Kosmische Strahlung: Ursprung geklärt

Gut Ding braucht Weile, auch in der Wissenschaft: Dass die kosmische Strahlung von Sternenexplosionen stammt, vermuten Forscher schon seit Jahrzehnten. Der Beweis dafür wurde jetzt erbracht.

Supernovae 15.02.2013

Am 7. August 1912 machte der österreichische Physiker Victor Franz Hess eine historische Entdeckung. Bei einer Ballonfahrt in mehr als 5.000 Metern Höhe registrierte er erstmals die Kosmische Strahlung. Hess wurde dafür 1936 mit dem Nobelpreis ausgezeichnet.

Heute weiß man, dass geladene Teilchen, Wasserstoff- und Heliumkerne, Elektronen und Kerne anderer Elemente aus dem Weltall kommend auf die Erdatmosphäre treffen. Je nachdem, woher die Teilchen stammen und wie sie beschleunigt wurden, haben sie Energien von tausend bis hundert Trillionen Elektronenvolt (eV). Zum Vergleich: Die Energie von sichtbarem Licht liegt etwa einem eV.

Spurensuche in der Gammastrahlung

Die Studie

"Detection of the Characteristic Pion-decay Signature in Supernova Remnants", Science (14.2.2013. doi: 10.1126/science.1231160).

Schon seit Jahrzehnten wurde ein Zusammenhang zwischen der galaktischen Kosmischen Strahlung und Sternenexplosionen vermutet. Man ging davon aus, dass die Teilchen in der sich ausbreitenden Supernova-Schockwelle auf so hohe Geschwindigkeiten (bzw. Energien) beschleunigt werden.

Ö1 Sendungshinweis:

Über die Studie berichtet auch Wissen Aktuell um 15.2. um 13:55.

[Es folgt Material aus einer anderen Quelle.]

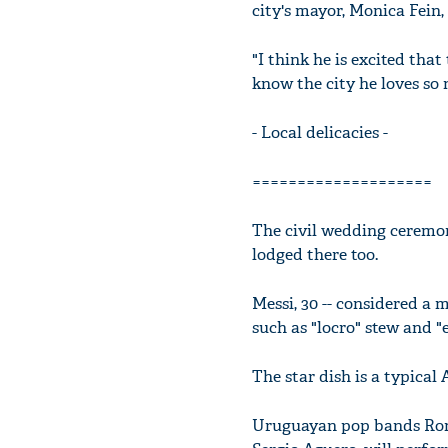
city's mayor, Monica Fein,
"I think he is excited tha
know the city he loves so
- Local delicacies -
====================
The civil wedding ceremony
lodged there too.
Messi, 30 -- considered a 
such as "locro" stew and "
The star dish is a typical
Uruguayan pop bands Romb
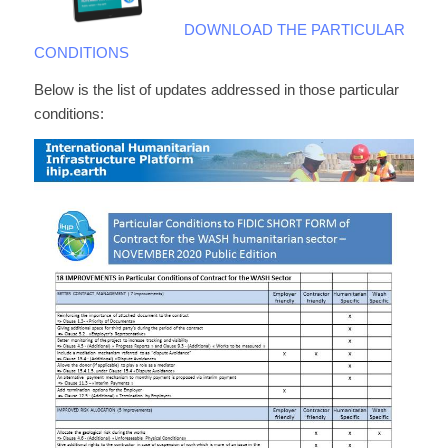
DOWNLOAD THE PARTICULAR
CONDITIONS
Below is the list of updates addressed in those particular
conditions:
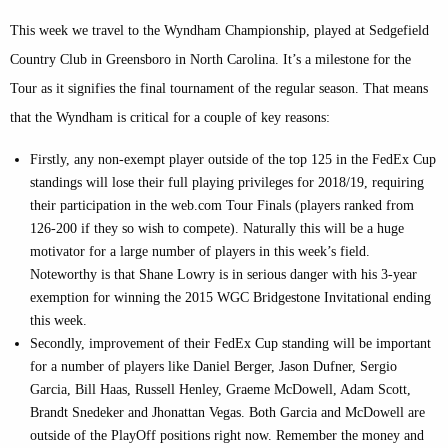
This week we travel to the Wyndham Championship, played at Sedgefield
Country Club in Greensboro in North Carolina. It’s a milestone for the
Tour as it signifies the final tournament of the regular season. That means
that the Wyndham is critical for a couple of key reasons:
Firstly, any non-exempt player outside of the top 125 in the FedEx Cup
standings will lose their full playing privileges for 2018/19, requiring
their participation in the web.com Tour Finals (players ranked from
126-200 if they so wish to compete). Naturally this will be a huge
motivator for a large number of players in this week’s field.
Noteworthy is that Shane Lowry is in serious danger with his 3-year
exemption for winning the 2015 WGC Bridgestone Invitational ending
this week.
Secondly, improvement of their FedEx Cup standing will be important
for a number of players like Daniel Berger, Jason Dufner, Sergio
Garcia, Bill Haas, Russell Henley, Graeme McDowell, Adam Scott,
Brandt Snedeker and Jhonattan Vegas. Both Garcia and McDowell are
outside of the PlayOff positions right now. Remember the money and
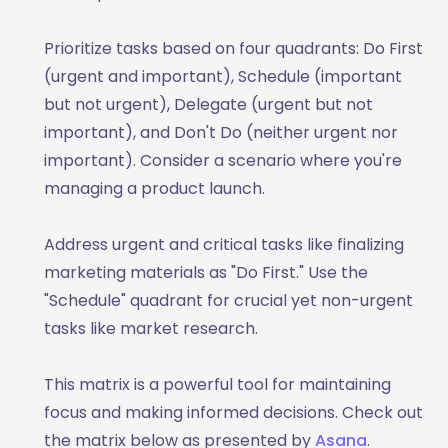
Prioritize tasks based on four quadrants: Do First
(urgent and important), Schedule (important
but not urgent), Delegate (urgent but not
important), and Don't Do (neither urgent nor
important). Consider a scenario where you're
managing a product launch.
Address urgent and critical tasks like finalizing
marketing materials as "Do First." Use the
"Schedule" quadrant for crucial yet non-urgent
tasks like market research.
This matrix is a powerful tool for maintaining
focus and making informed decisions. Check out
the matrix below as presented by
Asana
.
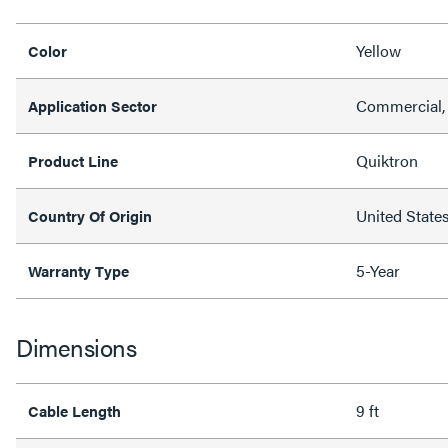
Yellow
Color
Commercial, 
Application Sector
Quiktron
Product Line
United State
Country Of Origin
5-Year
Warranty Type
Dimensions
9 ft
Cable Length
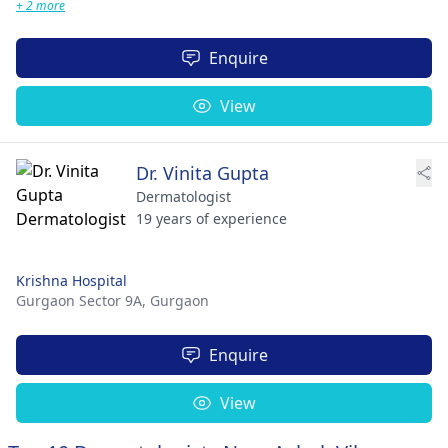
+ 2 more
Enquire
View
Dr. Vinita Gupta
Dermatologist
19 years of experience
Krishna Hospital
Gurgaon Sector 9A,
Gurgaon
Enquire
View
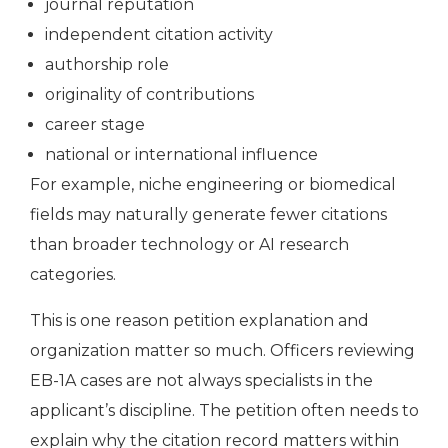
journal reputation
independent citation activity
authorship role
originality of contributions
career stage
national or international influence
For example, niche engineering or biomedical
fields may naturally generate fewer citations
than broader technology or AI research
categories.
This is one reason petition explanation and
organization matter so much. Officers reviewing
EB-1A cases are not always specialists in the
applicant’s discipline. The petition often needs to
explain why the citation record matters within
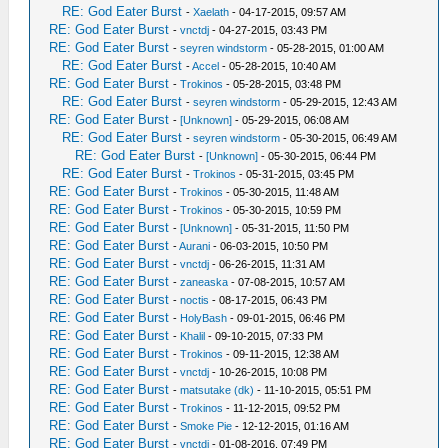
RE: God Eater Burst
-
Xaelath
- 04-17-2015, 09:57 AM
RE: God Eater Burst
-
vnctdj
- 04-27-2015, 03:43 PM
RE: God Eater Burst
-
seyren windstorm
- 05-28-2015, 01:00 AM
RE: God Eater Burst
-
Accel
- 05-28-2015, 10:40 AM
RE: God Eater Burst
-
Trokinos
- 05-28-2015, 03:48 PM
RE: God Eater Burst
-
seyren windstorm
- 05-29-2015, 12:43 AM
RE: God Eater Burst
-
[Unknown]
- 05-29-2015, 06:08 AM
RE: God Eater Burst
-
seyren windstorm
- 05-30-2015, 06:49 AM
RE: God Eater Burst
-
[Unknown]
- 05-30-2015, 06:44 PM
RE: God Eater Burst
-
Trokinos
- 05-31-2015, 03:45 PM
RE: God Eater Burst
-
Trokinos
- 05-30-2015, 11:48 AM
RE: God Eater Burst
-
Trokinos
- 05-30-2015, 10:59 PM
RE: God Eater Burst
-
[Unknown]
- 05-31-2015, 11:50 PM
RE: God Eater Burst
-
Aurani
- 06-03-2015, 10:50 PM
RE: God Eater Burst
-
vnctdj
- 06-26-2015, 11:31 AM
RE: God Eater Burst
-
zaneaska
- 07-08-2015, 10:57 AM
RE: God Eater Burst
-
noctis
- 08-17-2015, 06:43 PM
RE: God Eater Burst
-
HolyBash
- 09-01-2015, 06:46 PM
RE: God Eater Burst
-
Khalil
- 09-10-2015, 07:33 PM
RE: God Eater Burst
-
Trokinos
- 09-11-2015, 12:38 AM
RE: God Eater Burst
-
vnctdj
- 10-26-2015, 10:08 PM
RE: God Eater Burst
-
matsutake (dk)
- 11-10-2015, 05:51 PM
RE: God Eater Burst
-
Trokinos
- 11-12-2015, 09:52 PM
RE: God Eater Burst
-
Smoke Pie
- 12-12-2015, 01:16 AM
RE: God Eater Burst
-
vnctdj
- 01-08-2016, 07:49 PM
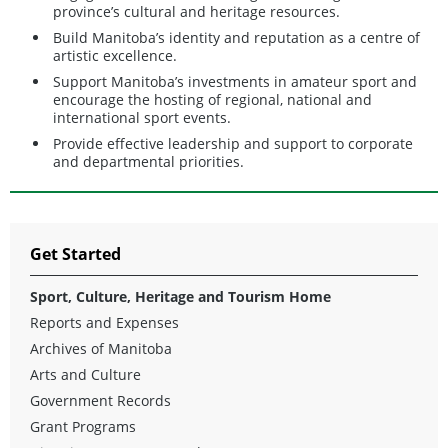
province’s cultural and heritage resources.
Build Manitoba’s identity and reputation as a centre of
artistic excellence.
Support Manitoba’s investments in amateur sport and
encourage the hosting of regional, national and
international sport events.
Provide effective leadership and support to corporate
and departmental priorities.
Get Started
Sport, Culture, Heritage and Tourism Home
Reports and Expenses
Archives of Manitoba
Arts and Culture
Government Records
Grant Programs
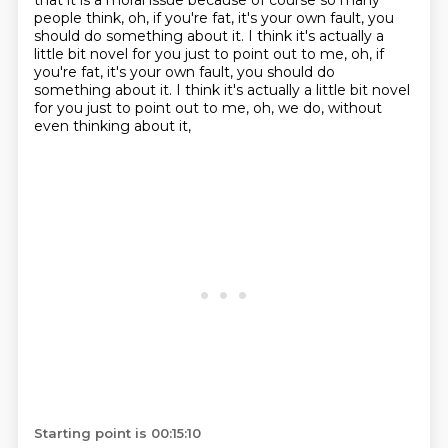
that it is a moral issue because of course
so many
people think, oh, if you're fat,
it's your own fault, you
should do something about it.
I think it's actually a
little bit novel for you just to point out to me, oh, if
you're fat, it's your own fault, you should do
something about it. I think it's actually a little bit novel
for you
just to point out to me, oh, we do,
without
even thinking about it,
Starting point is 00:15:10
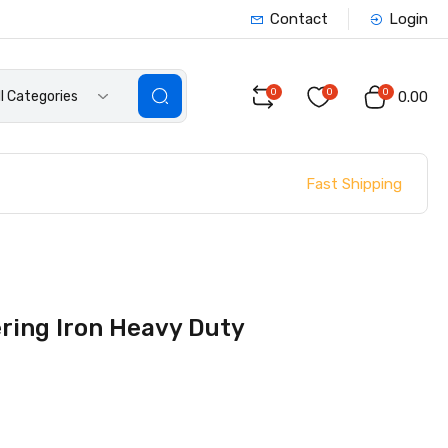
Contact
Login
0
0
0
ll Categories
₹0.00
Fast Shipping
ering Iron Heavy Duty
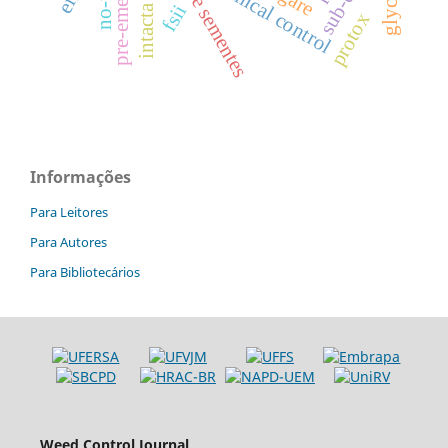
pre-emergence
intacta xtend
chemical control
no-till
fsii
protox
Informações
Para Leitores
Para Autores
Para Bibliotecários
Weed Control Journal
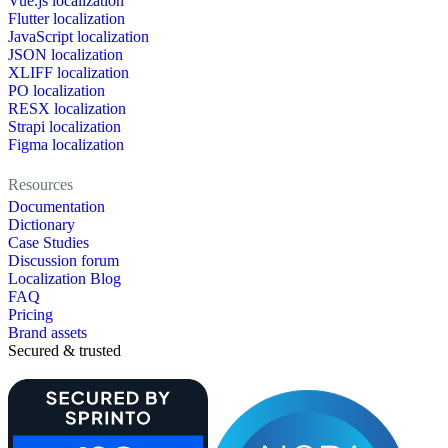
Vue.js localization
Flutter localization
JavaScript localization
JSON localization
XLIFF localization
PO localization
RESX localization
Strapi localization
Figma localization
Resources
Documentation
Dictionary
Case Studies
Discussion forum
Localization Blog
FAQ
Pricing
Brand assets
Secured & trusted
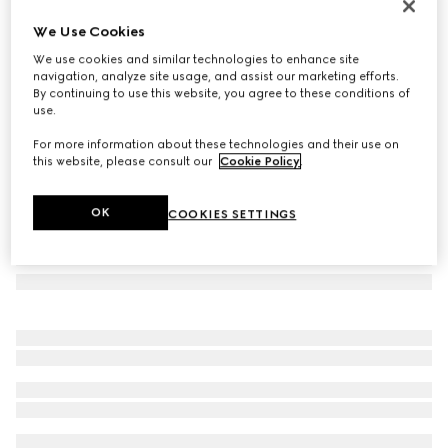
Flora print metal folding tray
We Use Cookies
€ 1.500
We use cookies and similar technologies to enhance site
Variation
ivory/purple metal
navigation, analyze site usage, and assist our marketing efforts.
By continuing to use this website, you agree to these conditions of
use.
For more information about these technologies and their use on
this website, please consult our
Cookie Policy
.
OK
COOKIES SETTINGS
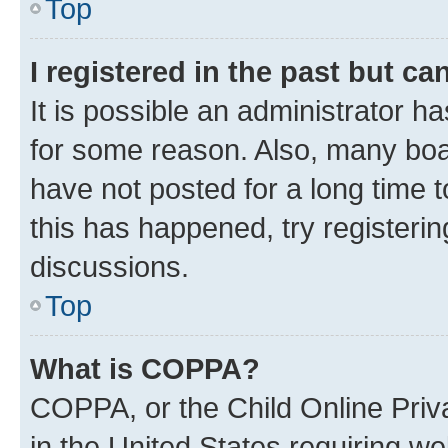
Top
I registered in the past but c
It is possible an administrator h
for some reason. Also, many boa
have not posted for a long time t
this has happened, try registeri
discussions.
Top
What is COPPA?
COPPA, or the Child Online Priva
in the United States requiring we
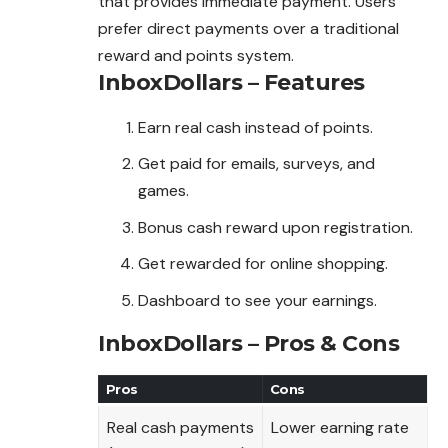
that provides immediate payment. Users
prefer direct payments over a traditional
reward and points system.
InboxDollars – Features
Earn real cash instead of points.
Get paid for emails, surveys, and
games.
Bonus cash reward upon registration.
Get rewarded for online shopping.
Dashboard to see your earnings.
InboxDollars – Pros & Cons
Pros
Cons
Real cash payments
Lower earning rate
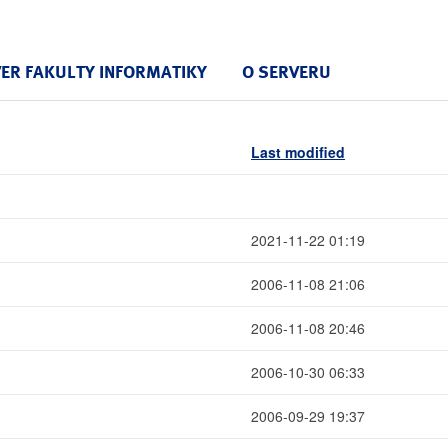
VER FAKULTY INFORMATIKY
O SERVERU
Last modified
2021-11-22 01:19
2006-11-08 21:06
2006-11-08 20:46
2006-10-30 06:33
2006-09-29 19:37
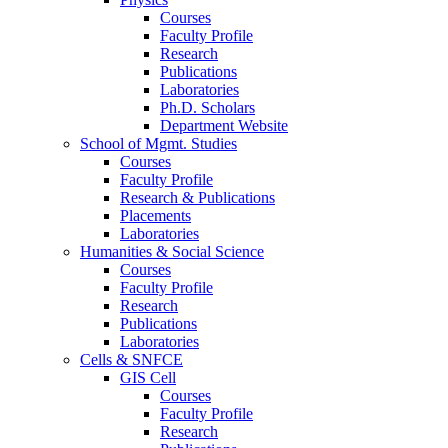
Courses
Faculty Profile
Research
Publications
Laboratories
Ph.D. Scholars
Department Website
School of Mgmt. Studies
Courses
Faculty Profile
Research & Publications
Placements
Laboratories
Humanities & Social Science
Courses
Faculty Profile
Research
Publications
Laboratories
Cells & SNFCE
GIS Cell
Courses
Faculty Profile
Research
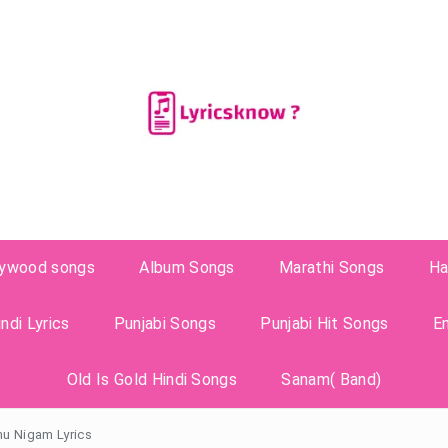
lywood songs
Album Songs
Marathi Songs
Ha
ndi Lyrics
Punjabi Songs
Punjabi Hit Songs
E
Old Is Gold Hindi Songs
Sanam( Band)
nu Nigam Lyrics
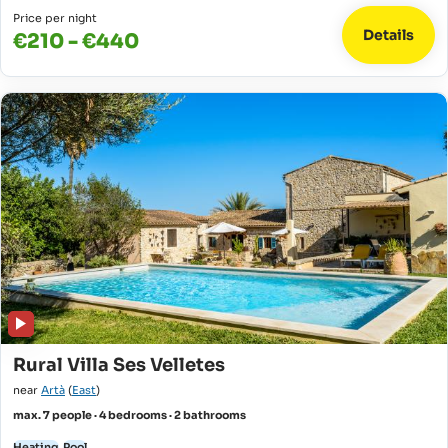
Price per night
Details
€210 - €440
Rural Villa Ses Velletes
near
Artà
(
East
)
max. 7 people · 4 bedrooms · 2 bathrooms
Heating
Pool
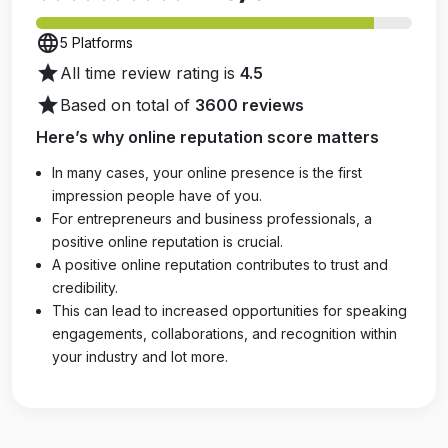
language
5 Platforms
star
All time review rating is
4.5
star
Based on total of
3600 reviews
Here’s why online reputation score matters
In many cases, your online presence is the first
impression people have of you.
For entrepreneurs and business professionals, a
positive online reputation is crucial.
A positive online reputation contributes to trust and
credibility.
This can lead to increased opportunities for speaking
engagements, collaborations, and recognition within
your industry and lot more.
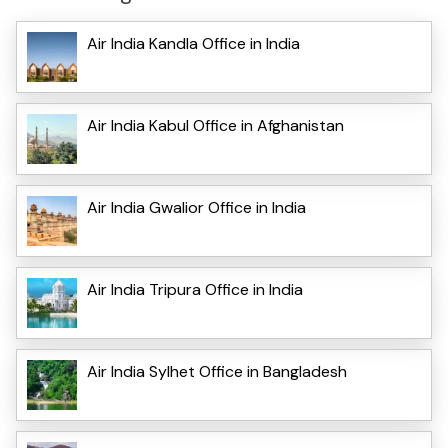
Air India Kandla Office in India
Air India Kabul Office in Afghanistan
Air India Gwalior Office in India
Air India Tripura Office in India
Air India Sylhet Office in Bangladesh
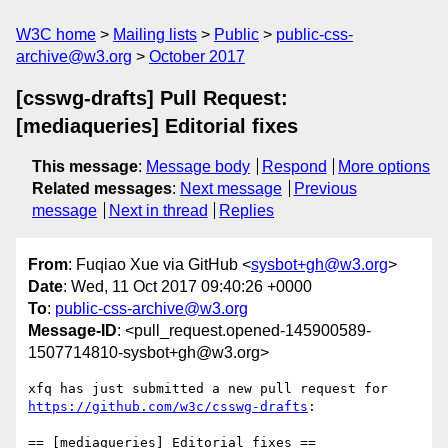
W3C home
Mailing lists
Public
public-css-
archive@w3.org
October 2017
[csswg-drafts] Pull Request:
[mediaqueries] Editorial fixes
This message
:
Message body
Respond
More options
Related messages
:
Next message
Previous
message
Next in thread
Replies
From
: Fuqiao Xue via GitHub <
sysbot+gh@w3.org
>
Date
: Wed, 11 Oct 2017 09:40:26 +0000
To
:
public-css-archive@w3.org
Message-ID
: <pull_request.opened-145900589-
1507714810-sysbot+gh@w3.org>
xfq has just submitted a new pull request for 
https://github.com/w3c/csswg-drafts
:

== [mediaqueries] Editorial fixes ==
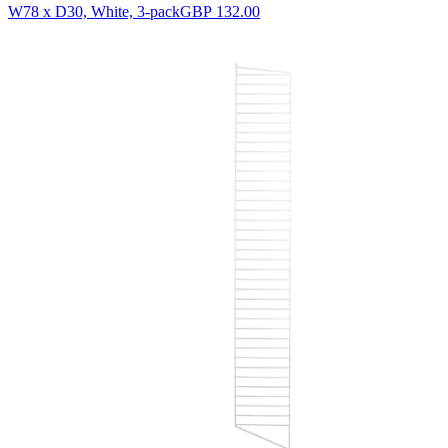
W78 x D30, White, 3-pack
GBP 132.00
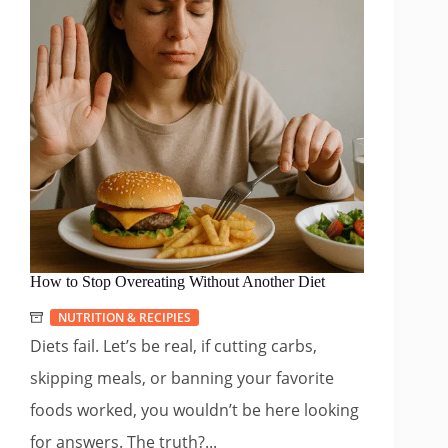
How to Stop Overeating Without Another Diet
NUTRITION & RECIPIES
Diets fail. Let’s be real, if cutting carbs,
skipping meals, or banning your favorite
foods worked, you wouldn’t be here looking
for answers. The truth?...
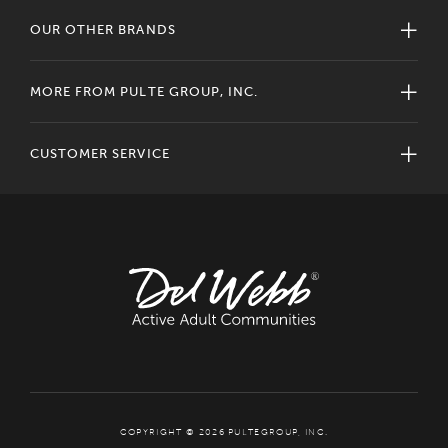
OUR OTHER BRANDS
MORE FROM PULTE GROUP, INC.
CUSTOMER SERVICE
COPYRIGHT © 2026 PULTEGROUP, INC.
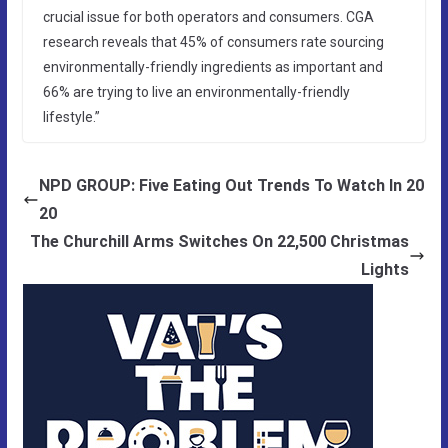
crucial issue for both operators and consumers. CGA
research reveals that 45% of consumers rate sourcing
environmentally-friendly ingredients as important and
66% are trying to live an environmentally-friendly
lifestyle.”
NPD GROUP: Five Eating Out Trends To Watch In 20
20
The Churchill Arms Switches On 22,500 Christmas
Lights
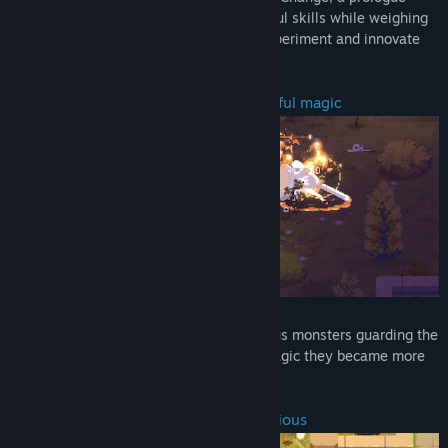
chapter to the StormEdge. Master powerful skills while weighing
the risks of vulnerability and damage. Experiment and innovate
the way you play!
Battle dark creatures with your powerful magic
Prepare yourself to confront the dangerous monsters guarding the
Forest. Be careful – due to the ancient magic they became more
powerful than they ever were.
Take calculated risks to emerge victorious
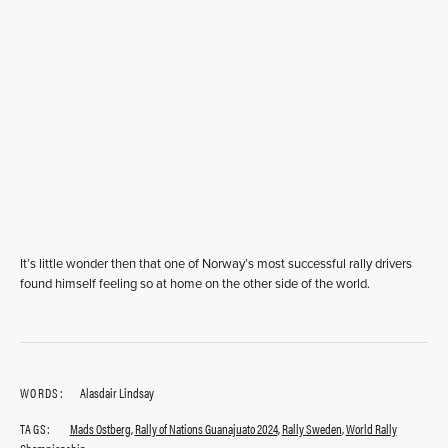
It’s little wonder then that one of Norway’s most successful rally drivers
found himself feeling so at home on the other side of the world.
WORDS:
Alasdair Lindsay
TAGS:
Mads Ostberg
,
Rally of Nations Guanajuato 2024
,
Rally Sweden
,
World Rally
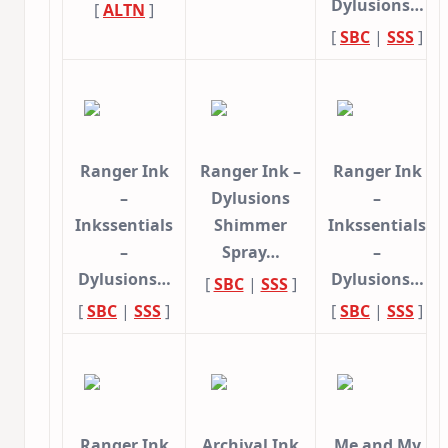
Dylusions…
[
ALTN
]
[
SBC
|
SSS
]
Ranger Ink
Ranger Ink –
Ranger Ink
–
Dylusions
–
Inkssentials
Shimmer
Inkssentials
–
Spray…
–
Dylusions…
Dylusions…
[
SBC
|
SSS
]
[
SBC
|
SSS
]
[
SBC
|
SSS
]
Ranger Ink
Archival Ink
Me and My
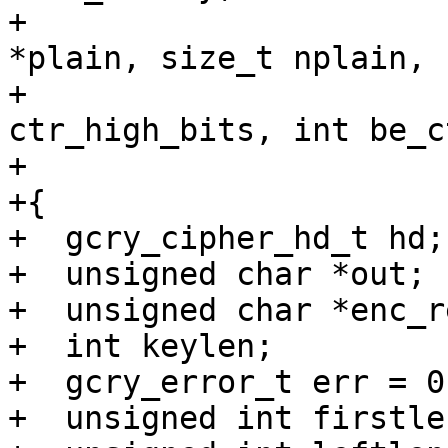
+			       const unsigned char 
*plain, size_t nplain,

+			       unsigned long 
ctr_high_bits, int be_ct
+			       int pass)

+{

+  gcry_cipher_hd_t hd;

+  unsigned char *out;

+  unsigned char *enc_r
+  int keylen;

+  gcry_error_t err = 0;
+  unsigned int firstlen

Beim tatsächlichen Nachweis standen die Wissenschaftler allerdings vor einem Problem: Aus den Protonen kann man nicht auf ihren kosmischen Geburtsort rückschließen. Denn intergalaktische Magnetfelder lenken die Teilchen auf dem Weg zur Erde ab und verwischen so Hinweise auf ihren Ursprung.

Doch der Gammastrahlenbereich bietet eine Möglichkeit, der Herkunft nachzuspüren. Denn bei ihrer Beschleunigung in der Supernovae-Schockwelle wechselwirken die Protonen miteinander. Dabei entstehen neutrale Pionen, die nach kurzer Zeit zerfallen und Gammastrahlen freisetzen.

"Dieser Prozess führt im Strahlenspektrum zu charakteristischen Veränderungen, die nun erstmals nachgewiesen werden konnten", sagt Olaf Reimer von der Uni Innsbruck, einer der Studienautoren. Der Beweis ist damit erbracht: Das Signal stellt erstmals eine zweifelsfreie Verbindung zwischen energiereichen Protonen und Supernova-Überresten im All her.

Energiefrage ungeklärt

Stefan Funk von der Stanford University (USA) und seine Kollegen hat dazu vier Jahre lang mit dem Large Area Telescope (LAT), dem Hauptinstrument des Gammastrahlen-Weltraumteleskops "Fermi", die Supernovaüberreste W44 und IC 443 beobachtet. IC 443 liegt rund 5.000 Lichtjahre entfernt im Sternbild Zwillinge, W44 rund 10.000 Lichtjahre entfernt im Sternbild Adler.

Die Forscher wollen nun klären, wie Protonen und schwerere Kerne in den Supernovae-Überresten Energie gewinnen. Unklar ist auch, woher die extrem energiereichen Teilchen in der Kosmischen Strahlung kommen - also solche mit Energien von bis zu 10 hoch 20 eV. Nur so viel ist sicher: Sie kommen von außerhalb unserer Galaxis.